Not knowing how bad this crisis can ultimately get, some investors are reacting by simply selling. And many experts say they expect such sharp swings in the market to continue as long as the number of new cases accelerates.

The S&P 500 was down 3% as of 9:47 a.m. Eastern time. It has been a particularly tumultuous week, and every day has seen a swing of more than 2%. On Monday, it was up 4.6%, then down 2.8%, up 4.2% and down 3.4%.

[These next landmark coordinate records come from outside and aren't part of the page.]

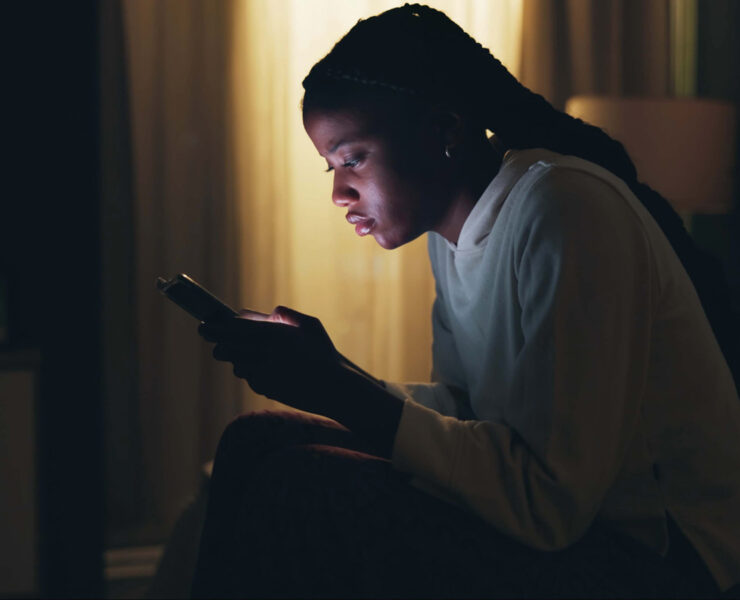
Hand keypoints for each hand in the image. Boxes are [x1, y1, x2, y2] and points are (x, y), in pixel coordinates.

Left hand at [199, 306, 341, 410]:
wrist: (336, 388)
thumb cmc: (325, 354)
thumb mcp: (310, 325)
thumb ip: (285, 315)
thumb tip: (264, 312)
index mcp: (276, 332)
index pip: (234, 327)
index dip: (215, 325)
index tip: (204, 324)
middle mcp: (266, 352)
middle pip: (227, 347)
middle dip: (217, 344)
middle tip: (213, 342)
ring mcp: (264, 372)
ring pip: (236, 365)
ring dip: (237, 360)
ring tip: (248, 357)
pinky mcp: (266, 389)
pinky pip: (250, 379)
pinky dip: (253, 375)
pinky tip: (267, 373)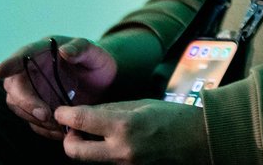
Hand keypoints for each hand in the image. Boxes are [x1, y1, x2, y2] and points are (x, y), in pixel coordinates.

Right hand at [0, 37, 117, 139]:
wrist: (100, 83)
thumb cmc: (96, 63)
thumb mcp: (96, 54)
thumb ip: (82, 49)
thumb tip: (64, 50)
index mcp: (43, 51)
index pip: (23, 55)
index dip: (10, 63)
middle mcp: (30, 70)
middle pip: (14, 85)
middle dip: (26, 101)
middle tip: (45, 114)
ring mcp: (30, 90)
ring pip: (17, 105)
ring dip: (32, 116)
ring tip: (58, 122)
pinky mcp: (34, 108)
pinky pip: (29, 120)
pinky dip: (41, 127)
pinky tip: (59, 129)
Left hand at [54, 99, 208, 163]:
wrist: (201, 142)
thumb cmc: (176, 118)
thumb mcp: (143, 104)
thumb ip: (112, 110)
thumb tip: (86, 113)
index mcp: (125, 126)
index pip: (81, 121)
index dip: (66, 115)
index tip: (61, 112)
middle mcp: (120, 150)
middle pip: (74, 152)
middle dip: (68, 139)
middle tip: (75, 129)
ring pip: (90, 159)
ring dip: (86, 146)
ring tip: (97, 134)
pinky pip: (106, 164)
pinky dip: (103, 153)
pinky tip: (113, 143)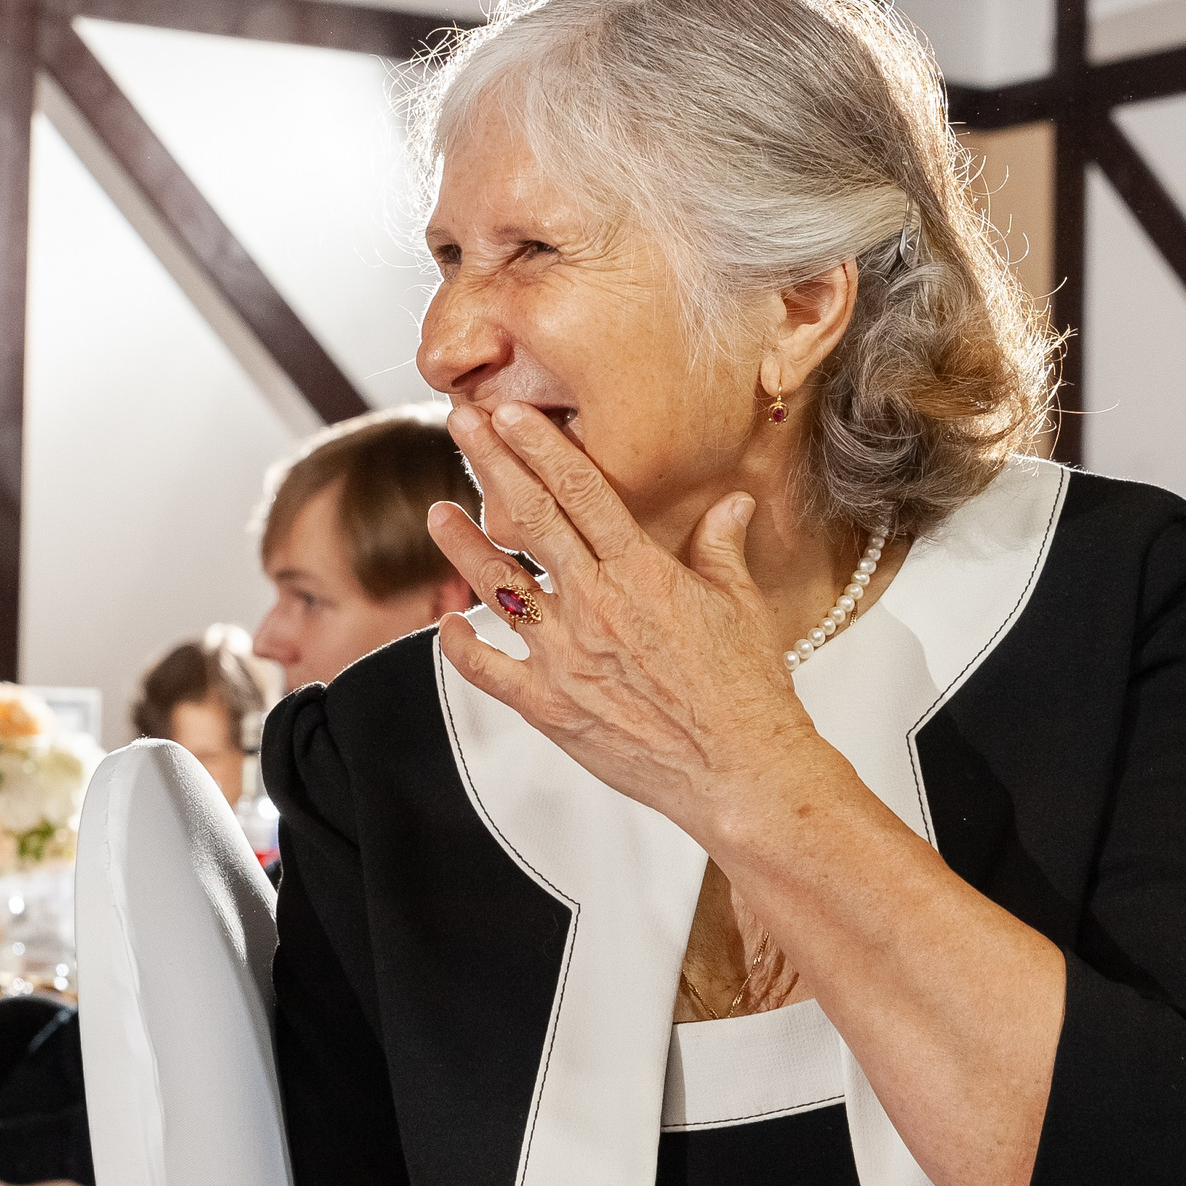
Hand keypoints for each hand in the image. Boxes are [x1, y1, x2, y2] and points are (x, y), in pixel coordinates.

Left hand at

If Friday’s moves hold, this will be the first time the S&P 500 has swung more than 2% in either direction over five straight days since December 2008. That was during the depths of the financial crisis, when investors worried that the world’s financial system may melt down.

The Dow Jones Industrial Average lost 753 points, or 2.9%, to 25,368, and the Nasdaq fell 2.7%.

The S&P 500 had set a record high just two weeks ago, on Feb. 19. It’s lost 13% since then.

The yield on the 10-year Treasury fell to 0.71% from 0.92% late Thursday. The two-year yield fell to 0.44% from 0.62%, and the 30-year yield fell to 1.26% from 1.57%.